Penland School of Crafts

Written By Jonathan Martin

Lucy Morgan founded The Penland School of Crafts. Morgan’s original plans were to teach others crafts to help them find jobs.  The school grew in popularity after Edward F. Worst wrote about Penland in the craft outlet, Handicrafter, and Morgan started taking applications from students outside Mitchell County. For over thirty years the school thrived and craftsmen from all over the globe traveled to Penland to learn the art of silversmithing, pottery, metalworking, and other crafts.

A new president, Bill Brown, managed the school after Morgan’s retirement in 1962. Brown organized fall and spring craft semesters. In addition, the craft school expanded, and woodworking and glassblowing were added to Penland’s curriculum. One of the most impacting measures made by Brown was the incorporation of craft programs, particularly the core fellowship program and the resident artist program. The core fellowship program allowed more artists to work and study for two-years at Penland whereas the resident artist program provides artists and craftsmen three years of housing and work space at the school. Since the development of the resident artist program, craftsmen and women have been able to jumpstart their careers and a unique craft culture has emerged in Mitchell County.

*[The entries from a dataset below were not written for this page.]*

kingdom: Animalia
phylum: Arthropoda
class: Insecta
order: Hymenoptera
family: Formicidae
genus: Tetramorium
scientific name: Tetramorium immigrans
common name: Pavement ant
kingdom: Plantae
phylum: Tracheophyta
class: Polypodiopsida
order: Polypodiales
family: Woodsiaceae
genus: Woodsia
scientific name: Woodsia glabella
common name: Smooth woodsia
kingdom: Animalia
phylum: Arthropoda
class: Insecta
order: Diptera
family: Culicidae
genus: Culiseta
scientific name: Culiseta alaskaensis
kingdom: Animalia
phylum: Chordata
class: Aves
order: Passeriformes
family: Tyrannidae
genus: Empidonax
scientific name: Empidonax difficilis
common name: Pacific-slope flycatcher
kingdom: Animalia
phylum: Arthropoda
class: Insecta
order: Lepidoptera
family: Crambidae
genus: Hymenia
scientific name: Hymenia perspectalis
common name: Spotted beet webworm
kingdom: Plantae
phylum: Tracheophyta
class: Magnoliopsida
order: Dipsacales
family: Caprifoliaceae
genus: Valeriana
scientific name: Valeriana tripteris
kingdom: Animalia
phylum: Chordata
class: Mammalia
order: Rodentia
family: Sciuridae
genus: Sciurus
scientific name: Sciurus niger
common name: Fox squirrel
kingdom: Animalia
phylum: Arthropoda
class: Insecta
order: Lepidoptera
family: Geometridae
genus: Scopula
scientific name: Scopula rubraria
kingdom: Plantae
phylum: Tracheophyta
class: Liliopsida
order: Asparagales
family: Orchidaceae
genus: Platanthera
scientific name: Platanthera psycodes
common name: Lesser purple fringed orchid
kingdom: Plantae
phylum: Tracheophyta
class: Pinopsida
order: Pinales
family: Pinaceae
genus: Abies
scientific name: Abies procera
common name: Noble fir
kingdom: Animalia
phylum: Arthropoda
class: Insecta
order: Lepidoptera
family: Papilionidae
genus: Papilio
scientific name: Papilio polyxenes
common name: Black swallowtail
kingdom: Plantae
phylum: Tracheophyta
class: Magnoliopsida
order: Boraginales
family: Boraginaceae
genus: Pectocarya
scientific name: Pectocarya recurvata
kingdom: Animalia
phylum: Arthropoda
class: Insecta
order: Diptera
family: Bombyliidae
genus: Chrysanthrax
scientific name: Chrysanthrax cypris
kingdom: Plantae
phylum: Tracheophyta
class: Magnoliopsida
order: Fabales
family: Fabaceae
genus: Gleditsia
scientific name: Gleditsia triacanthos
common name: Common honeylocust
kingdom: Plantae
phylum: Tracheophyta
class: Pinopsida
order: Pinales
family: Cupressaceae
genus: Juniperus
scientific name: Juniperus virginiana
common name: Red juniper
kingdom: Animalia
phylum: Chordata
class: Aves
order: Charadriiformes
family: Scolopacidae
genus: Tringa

Presently, 51 buildings are located on the 400-acre Penland campus, and approximately 1,200 people attend the school every year. In addition to its academic importance, tourists flock to Penland to visit the school’s gallery and purchase student art. According to the Penland website, the school still adheres to its traditional mission.  Lucy Morgan believed the Penland School of Crafts existed for “the joy of creative occupation and a certain togetherness-working with one another in creating the good and the beautiful.”